Así fue y regresaron al final del otro día y volvió a sonar la orquesta familiar de alemanes con soldados rusos de invitados, cantando a viva voz y conversando en un idioma que se abría paso entre personas que nada tenían que ver con las decisiones políticas de sus gobernantes y solo deseaban disfrutar del amor al arte de la música. Pasada esa velada, se despidieron volviendo a pedir la mayor discreción ante su visita y todo terminó, no se volvieron a ver nunca más porque esa unidad militar fue trasladada a otra región a cumplir sus funciones, pero esas pocas horas compartidas dejarían huellas imborrables en cada uno de sus protagonistas.

Meses más tarde y dentro del mismo contexto de ocupación y vigilancia, un hombre golpeó a la puerta de la misma casa con gran sigilo y precaución, temiendo quizás ser tomado por espía o de ser acusado de llevar adelante algún tipo de confraternización con el pueblo alemán. Esta persona, de origen ruso, les entregó un paquete y se retiró sin decir una sola palabra ante la sorpresa de la familia, puesto que en ese contexto no se esperaba recibir absolutamente nada y menos de manera personal. Tremenda fue la sorpresa cuando abrieron la caja y apareció ante ellos una hermosa Balalaika con un pequeño trozo de papel sencillo que decía “Saludos de Nicolajev”, sin mencionar mayores datos, no había dirección ni apellidos. En ese momento el niño que cantaba con pasión esas canciones rusas, recordó que uno de los integrantes de la patrulla se llamaba Nicolajev y que, a él, le había confiado que le encantaría tener una Balalaika para acompañar esas melodías que había aprendido en la escuela.
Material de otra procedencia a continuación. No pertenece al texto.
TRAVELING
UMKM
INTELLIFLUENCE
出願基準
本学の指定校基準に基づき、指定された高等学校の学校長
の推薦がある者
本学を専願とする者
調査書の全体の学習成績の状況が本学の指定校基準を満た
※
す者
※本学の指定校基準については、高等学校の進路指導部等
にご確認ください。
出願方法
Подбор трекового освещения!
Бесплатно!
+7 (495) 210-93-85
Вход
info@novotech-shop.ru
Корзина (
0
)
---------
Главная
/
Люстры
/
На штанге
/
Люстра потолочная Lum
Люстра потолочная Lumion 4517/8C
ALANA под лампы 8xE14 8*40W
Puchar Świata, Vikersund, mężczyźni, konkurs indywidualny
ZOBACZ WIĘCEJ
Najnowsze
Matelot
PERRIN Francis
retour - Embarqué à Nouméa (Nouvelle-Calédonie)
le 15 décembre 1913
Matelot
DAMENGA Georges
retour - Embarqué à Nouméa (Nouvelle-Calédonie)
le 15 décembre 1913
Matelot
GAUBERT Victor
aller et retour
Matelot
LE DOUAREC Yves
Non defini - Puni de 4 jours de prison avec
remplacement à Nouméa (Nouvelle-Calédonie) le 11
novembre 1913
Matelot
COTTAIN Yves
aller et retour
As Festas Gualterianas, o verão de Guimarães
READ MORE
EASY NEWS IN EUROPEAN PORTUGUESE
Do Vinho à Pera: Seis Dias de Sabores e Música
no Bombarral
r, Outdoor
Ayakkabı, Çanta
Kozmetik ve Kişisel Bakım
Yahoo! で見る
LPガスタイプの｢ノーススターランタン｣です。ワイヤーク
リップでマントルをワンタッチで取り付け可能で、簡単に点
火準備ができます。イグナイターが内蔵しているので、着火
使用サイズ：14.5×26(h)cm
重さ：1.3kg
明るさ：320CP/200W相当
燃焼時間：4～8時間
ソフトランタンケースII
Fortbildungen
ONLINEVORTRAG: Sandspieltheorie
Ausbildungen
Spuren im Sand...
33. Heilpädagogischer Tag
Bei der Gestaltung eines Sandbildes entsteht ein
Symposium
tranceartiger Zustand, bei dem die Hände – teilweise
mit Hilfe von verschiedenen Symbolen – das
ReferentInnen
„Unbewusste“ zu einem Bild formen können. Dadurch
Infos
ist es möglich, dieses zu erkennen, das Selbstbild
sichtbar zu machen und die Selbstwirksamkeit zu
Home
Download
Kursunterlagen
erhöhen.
Su deseo se había cumplido y unos pocos años después su felicidad fue total al ver a su padre regresar a casa, luego de la temible odisea que vivió, ostentando el triste título de ser veterano de las dos guerras mundiales.

Ese soldado cansado del horror inexplicable de tantas batallas le dijo a su familia que no quería vivir otra guerra, que no podría soportarla y les propuso radicarse en la República Argentina, donde tenía algunos conocidos.
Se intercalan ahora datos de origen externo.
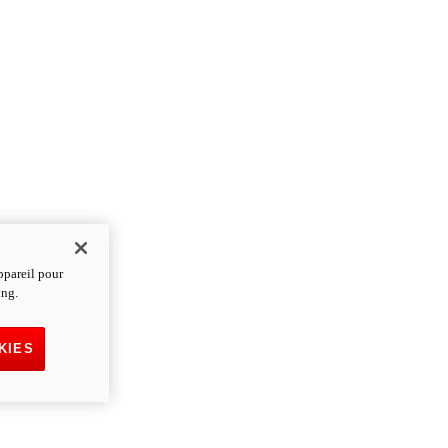
ppareil pour
ing.
KIES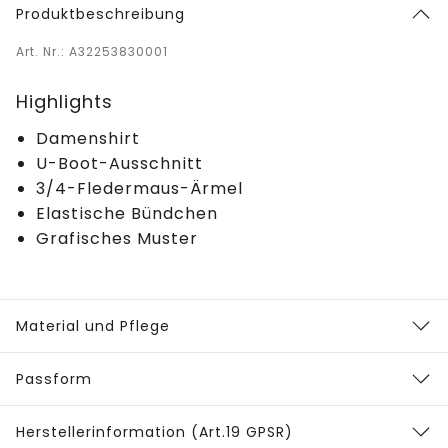
Produktbeschreibung
Art. Nr.: A32253830001
Highlights
Damenshirt
U-Boot-Ausschnitt
3/4-Fledermaus-Ärmel
Elastische Bündchen
Grafisches Muster
Material und Pflege
Passform
Herstellerinformation (Art.19 GPSR)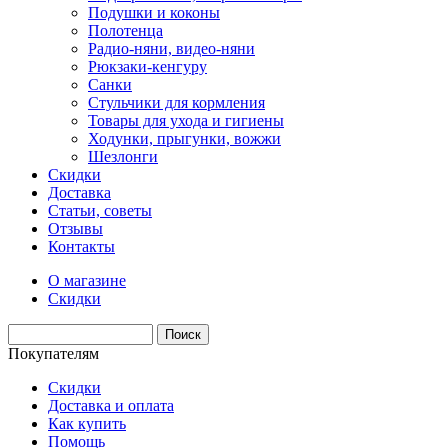
Подушки и коконы
Полотенца
Радио-няни, видео-няни
Рюкзаки-кенгуру
Санки
Стульчики для кормления
Товары для ухода и гигиены
Ходунки, прыгунки, вожжи
Шезлонги
Скидки
Доставка
Статьи, советы
Отзывы
Контакты
О магазине
Скидки
Покупателям
Скидки
Доставка и оплата
Как купить
Помощь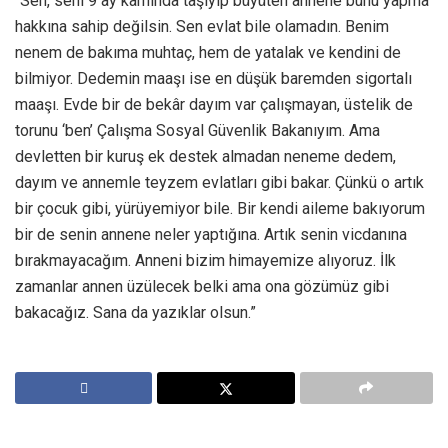
“Sen, seni 9 ay karnında taşıyıp büyüten annene bunu yapma
hakkına sahip değilsin. Sen evlat bile olamadın. Benim
nenem de bakıma muhtaç, hem de yatalak ve kendini de
bilmiyor. Dedemin maaşı ise en düşük baremden sigortalı
maaşı. Evde bir de bekâr dayım var çalışmayan, üstelik de
torunu ‘ben’ Çalışma Sosyal Güvenlik Bakanıyım. Ama
devletten bir kuruş ek destek almadan neneme dedem,
dayım ve annemle teyzem evlatları gibi bakar. Çünkü o artık
bir çocuk gibi, yürüyemiyor bile. Bir kendi aileme bakıyorum
bir de senin annene neler yaptığına. Artık senin vicdanına
bırakmayacağım. Anneni bizim himayemize alıyoruz. İlk
zamanlar annen üzülecek belki ama ona gözümüz gibi
bakacağız. Sana da yazıklar olsun.”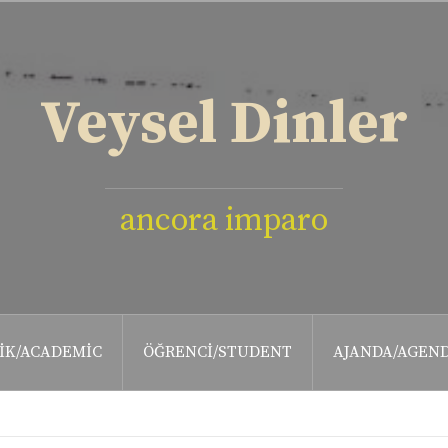
Veysel Dinler
ancora imparo
IK/ACADEMIC
ÖĞRENCI/STUDENT
AJANDA/AGEN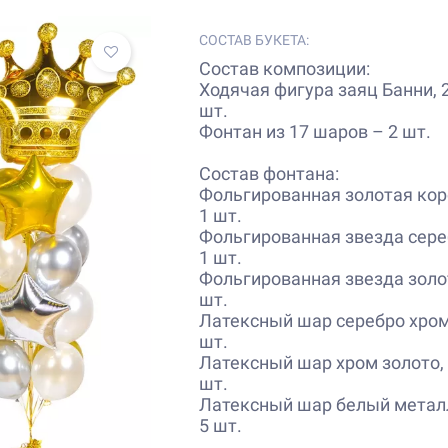
СОСТАВ БУКЕТА:
Состав композиции:
Ходячая фигура заяц Банни, 2
шт.
Фонтан из 17 шаров – 2 шт.
Состав фонтана:
Фольгированная золотая коро
1 шт.
Фольгированная звезда сереб
1 шт.
Фольгированная звезда золот
шт.
Латексный шар серебро хром,
шт.
Латексный шар хром золото, 
шт.
Латексный шар белый металл
5 шт.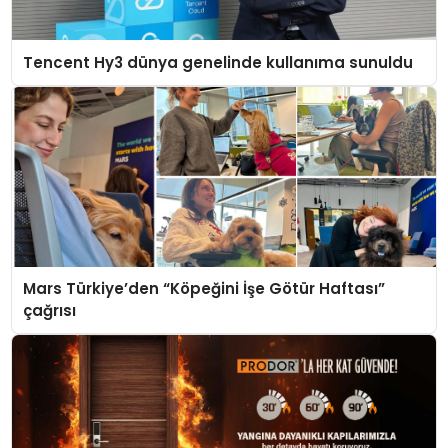
Tencent Hy3 dünya genelinde kullanıma sunuldu
Mars Türkiye’den “Köpeğini İşe Götür Haftası”
çağrısı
Así llegó la balalaika a estas pampas, en una valija que traía sueños de trabajo, de nuevos amaneceres, de esperanzas y muchos deseos de vivir en paz. Estuvo dormida, como descansando por años hasta que ese niño alemán llamado THILO VON SPANGENVERG siendo un adulto mayor, residente en la localidad de Mercedes, Corrientes, en el contexto de la Fiesta Nacional de los Inmigrantes y por recomendación de unos amigos, escuchó a su corazón que le indicó que ese era el lugar definitivo para el reposo y la admiración de su instrumento, en un entorno cultural afín a los orígenes de su creación. Hizo la donación mediante la familia Kategora hace unos años atrás con el objetivo de que sea exhibida en la colectividad y también de que su amada Balalaika vuelva a formar parte de sus orígenes al vincularse con los representantes de la cultura rusa.
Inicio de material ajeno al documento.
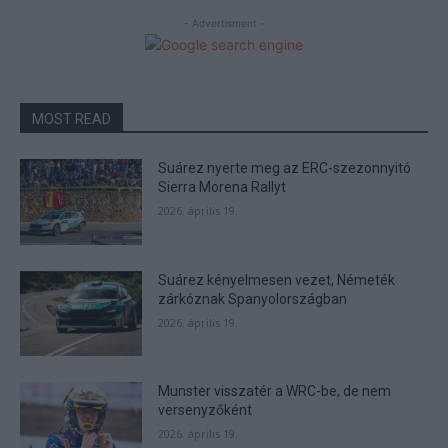
- Advertisment -
MOST READ
Suárez nyerte meg az ERC-szezonnyitó
Sierra Morena Rallyt
2026. április 19.
Suárez kényelmesen vezet, Németék
zárkóznak Spanyolországban
2026. április 19.
Munster visszatér a WRC-be, de nem
versenyzőként
2026. április 19.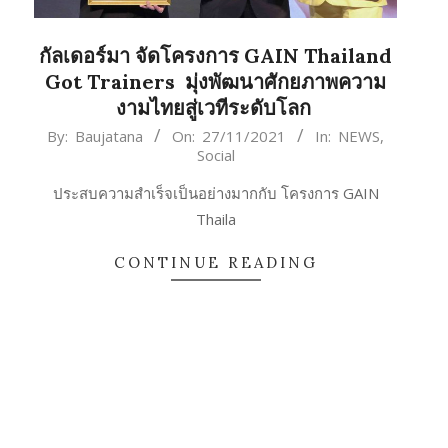
กัลเดอร์มา จัดโครงการ GAIN Thailand
Got Trainers มุ่งพัฒนาศักยภาพความ
งามไทยสู่เวทีระดับโลก
2021-
By:
Baujatana
On:
27/11/2021
In:
NEWS
,
Social
11-
27
ประสบความสำเร็จเป็นอย่างมากกับ โครงการ GAIN
Thaila
CONTINUE READING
De esa manera un instrumento ruso, de la mano de un niño alemán, atravesó el océano y conquistó una vitrina en el Museo de la Colectividad Rusa del Parque de las Naciones, demostrando con su belleza que las decisiones de los gobiernos no necesariamente se emparentan con las afinidades de los pueblos, ya que muchas veces se desatan guerras en los escritorios del campo político mientras las personas comparten sus emociones y expresiones, más allá del lugar en que hayan nacido.

Este instrumento es testigo y testimonio del poder del arte, que es capaz de tejer las uniones menos pensadas en los contextos más increíbles y está allí, expuesto mansamente a la vista de todos con su belleza infinita.